Another systems integrator says users always have faced this danger with
custom code added to Windows.

"No doubt there is going to be an impact on the industry; every time you
change Windows code there is an impact on the industry," says Nelson Ruest,
a consultant and systems integrator with Resolutions Enterprises in
Victoria, British Columbia.

"We often recommend to our customers to be very careful about custom
modifications to the Windows environment. Vendors' GINA integrations are
100% custom code," he says.

Ruest says Vista will replace a GINA architecture - which dates back to
Windows NT - that has problems of its own.

The issue over the Vista authentication architecture began to emerge last
week when RSA CEO Art Coviello lamented in a press interview the fact that
Vista is not providing native support initially for RSA's SecureID for
Windows. RSA refused to comment further, but the company will have to
rewrite its GINA code using the Credential Provider model.

Microsoft also refused comment on Coviello's remarks. A company spokesman
says the strategic direction now is Smart Cards, which Microsoft is
supporting natively in Vista.

The GINA model is a Dynamic Link Library file that displays in Windows the
"Press Ctrl+Alt+Del to log on" screen and accepts a username and password.

The Credential Provider model is based on .Net, Component Object Model and
Windows Shell Extensions, and supports the creation of modules that plug
into Winlogon.

The GINA model is based on Win32, but Windows can run only one copy of it. A
complex method called chaining is required to support the use of multiple
GINA models. Vendors can modify GINA to include their interface on the logon
screen or write their own GINA to replace the logon interface completely.
With Credential Provider, vendors will not be able to replace the logon user
interface.

"To extend authentication we need to move away from GINA," says Austin
Wilson, director of product management for Windows client at Microsoft. He
said GINA replacements are difficult to write and often present problems
when service packs and security fixes are applied to the operating system.
Those issues are solved in the Credential Provider model, Wilson says.

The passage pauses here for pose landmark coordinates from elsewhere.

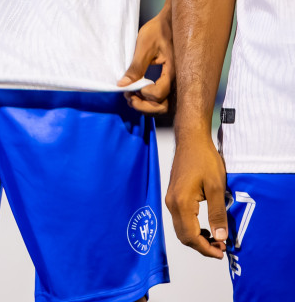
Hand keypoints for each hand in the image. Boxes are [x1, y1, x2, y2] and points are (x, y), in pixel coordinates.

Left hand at [120, 7, 172, 114]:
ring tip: (132, 96)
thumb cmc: (158, 30)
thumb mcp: (144, 46)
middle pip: (164, 106)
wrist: (170, 22)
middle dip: (145, 106)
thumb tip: (123, 84)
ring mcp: (177, 81)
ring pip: (165, 104)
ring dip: (147, 105)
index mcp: (173, 71)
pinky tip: (139, 91)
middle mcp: (178, 80)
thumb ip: (136, 67)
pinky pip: (164, 96)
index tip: (130, 88)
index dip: (143, 94)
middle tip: (129, 98)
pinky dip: (151, 99)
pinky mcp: (172, 80)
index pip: (159, 94)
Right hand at [165, 132, 228, 257]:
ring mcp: (170, 199)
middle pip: (183, 236)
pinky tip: (206, 228)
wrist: (191, 140)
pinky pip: (180, 220)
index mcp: (181, 203)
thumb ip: (217, 214)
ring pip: (181, 229)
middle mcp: (171, 203)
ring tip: (217, 239)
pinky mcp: (173, 196)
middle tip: (221, 248)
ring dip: (197, 238)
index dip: (206, 249)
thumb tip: (220, 237)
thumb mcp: (216, 187)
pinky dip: (192, 229)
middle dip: (201, 246)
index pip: (191, 236)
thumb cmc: (204, 159)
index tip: (222, 253)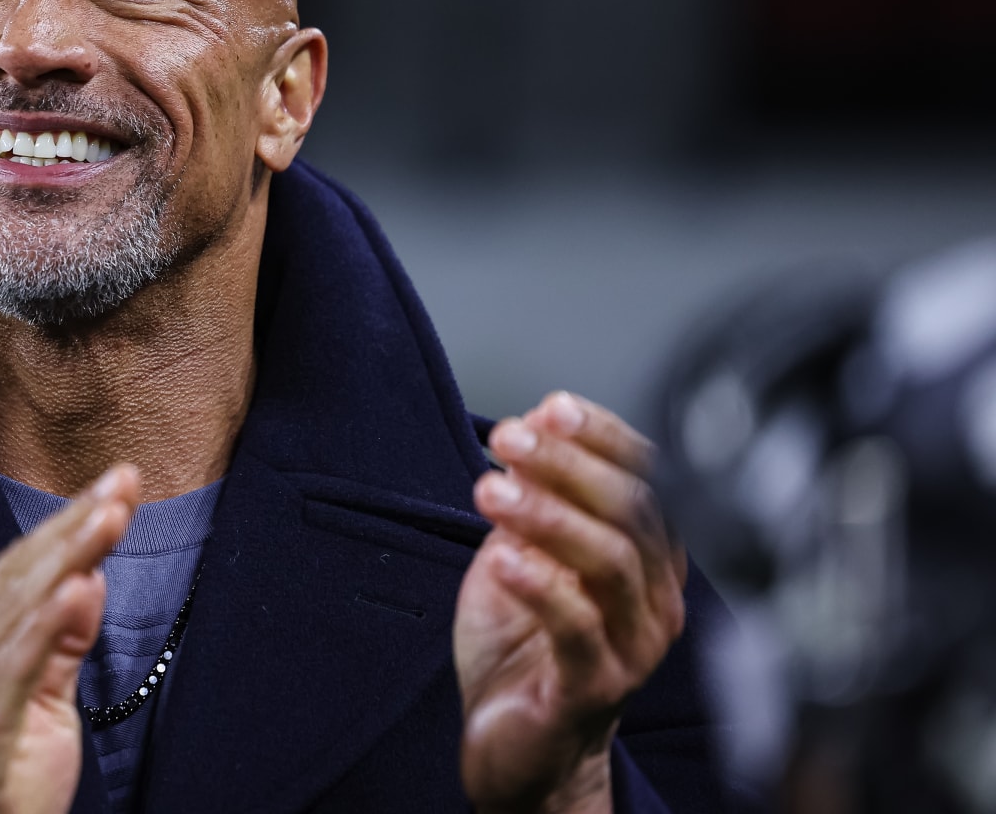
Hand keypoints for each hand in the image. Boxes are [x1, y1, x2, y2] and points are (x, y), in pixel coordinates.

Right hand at [0, 465, 139, 813]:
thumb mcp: (36, 708)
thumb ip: (60, 646)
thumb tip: (89, 580)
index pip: (18, 569)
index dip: (68, 523)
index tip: (116, 486)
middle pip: (19, 574)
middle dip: (75, 521)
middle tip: (124, 479)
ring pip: (18, 606)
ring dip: (69, 554)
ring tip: (111, 513)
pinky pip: (13, 668)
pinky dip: (46, 622)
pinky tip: (77, 587)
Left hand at [454, 393, 686, 813]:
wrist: (516, 742)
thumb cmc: (525, 645)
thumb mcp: (522, 551)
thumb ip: (532, 497)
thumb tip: (529, 425)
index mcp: (648, 555)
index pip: (650, 478)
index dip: (603, 436)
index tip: (553, 407)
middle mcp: (655, 597)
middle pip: (634, 511)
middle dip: (569, 464)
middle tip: (511, 438)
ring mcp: (633, 644)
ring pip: (612, 562)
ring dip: (549, 515)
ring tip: (493, 490)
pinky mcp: (596, 687)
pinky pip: (579, 627)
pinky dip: (540, 583)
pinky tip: (501, 555)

He said all the tools needed to write Credential Providers are in the Vista
beta today, but he did acknowledge that there would not be any backward
compatibility for GINA.

"ISVs have to write [Credential Providers], and customers have to move to
them, but in the long run it should provide more flexibility, stability and
a more consistent experience," Wilson says.

Some analysts say given the inevitability of change, the next move is up to
vendors and users.

"This is a wake-up call for the vendors," says Phil Schacter, vice president
and group services director for the Burton Group. "For users the question
is, do I roll out a GINA architecture in parallel at the same time I bet on
Vista and its different architecture?"